The most in-depth description I had come across at the time, split the reef into 11 distinct zones. The lower slope, upper slope, reef front, inner flat, outer reef flat, outer slope, back reef margins, back reef slope, intertidal mudflat, outer intertidal mudflat, and the lagoon. I’m sure the distinction between these zones, and their definitions are somewhat debatable, however there certainly are some unique areas within the reef.
I chose 5 zones to emulate in my reef aquarium eco-system: the reef front (crest), upper and lower slopes, a back reef margin and the lagoon. My selection was based on getting the most biodiversity for the buck into my reef aquarium.
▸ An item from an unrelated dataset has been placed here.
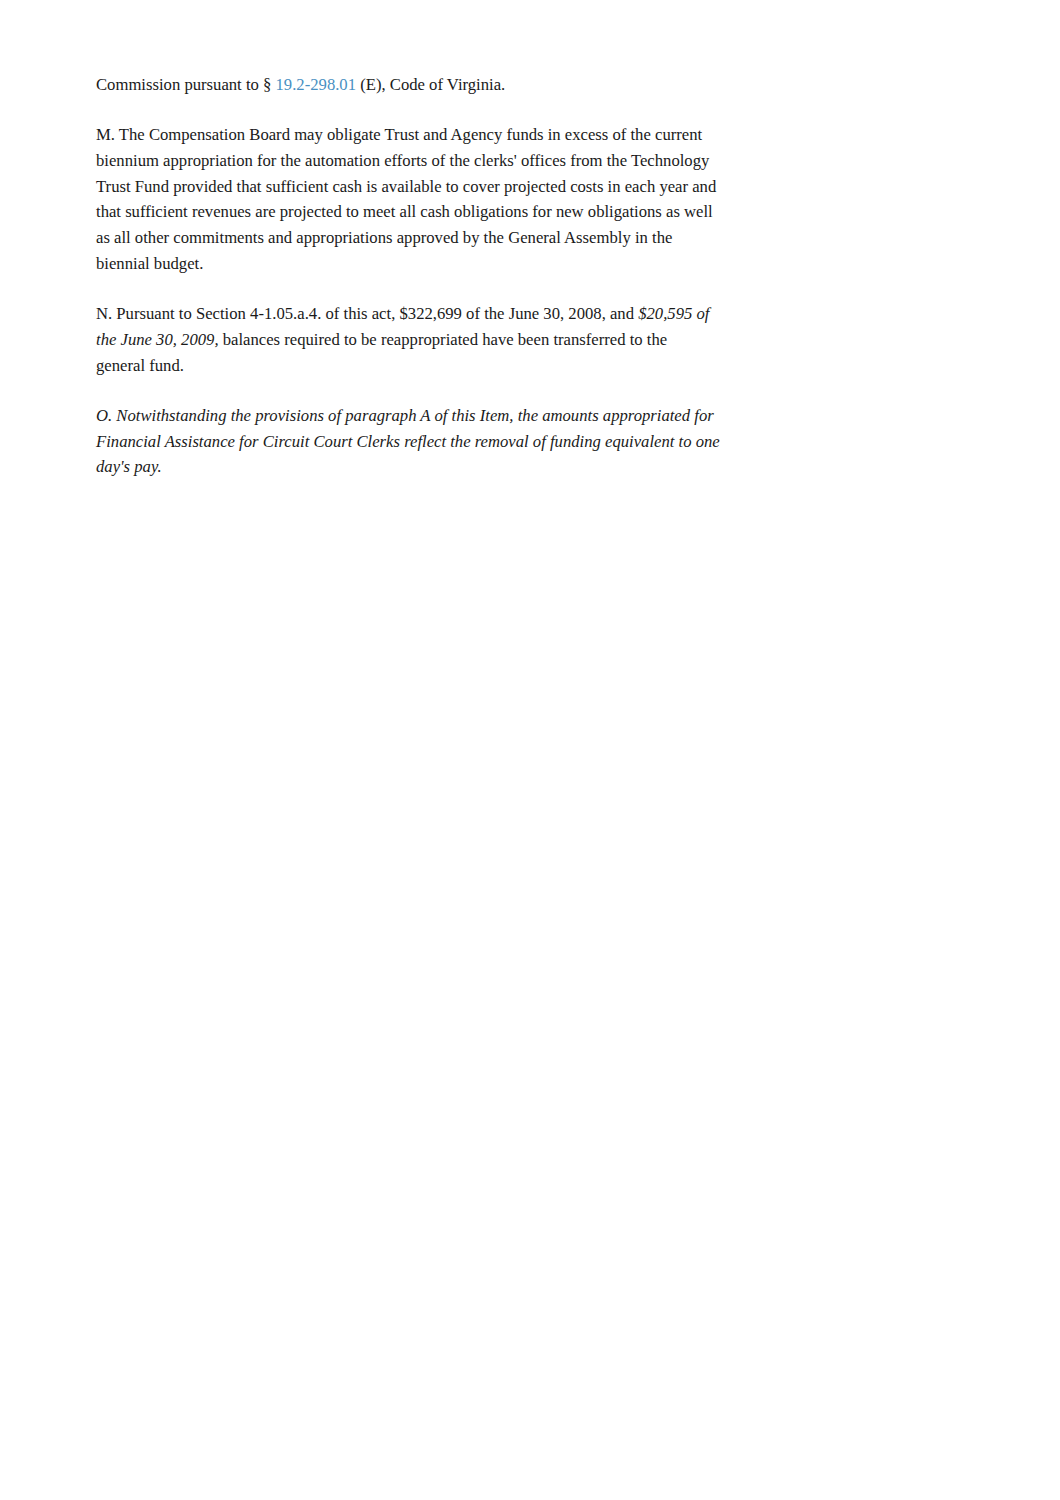Commission pursuant to § 19.2-298.01 (E), Code of Virginia.
M. The Compensation Board may obligate Trust and Agency funds in excess of the current biennium appropriation for the automation efforts of the clerks' offices from the Technology Trust Fund provided that sufficient cash is available to cover projected costs in each year and that sufficient revenues are projected to meet all cash obligations for new obligations as well as all other commitments and appropriations approved by the General Assembly in the biennial budget.
N. Pursuant to Section 4-1.05.a.4. of this act, $322,699 of the June 30, 2008, and $20,595 of the June 30, 2009, balances required to be reappropriated have been transferred to the general fund.
O. Notwithstanding the provisions of paragraph A of this Item, the amounts appropriated for Financial Assistance for Circuit Court Clerks reflect the removal of funding equivalent to one day's pay.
Some of these zones would not be very hospitable for many creatures, but I would have a nice representation for my reef aquarium system. The outer reef flat for example is usually hammered by waves and not many creatures call it home, especially in comparison to other sections.
My reef aquarium set up would only be capable of emulating smaller scale mechanics of the waves produced here and would certainly not be as active as an actual back reef. In terms of the reef aquarium they appear close to scale. Once all the preparation was complete I was very excited about beginning this new marine project.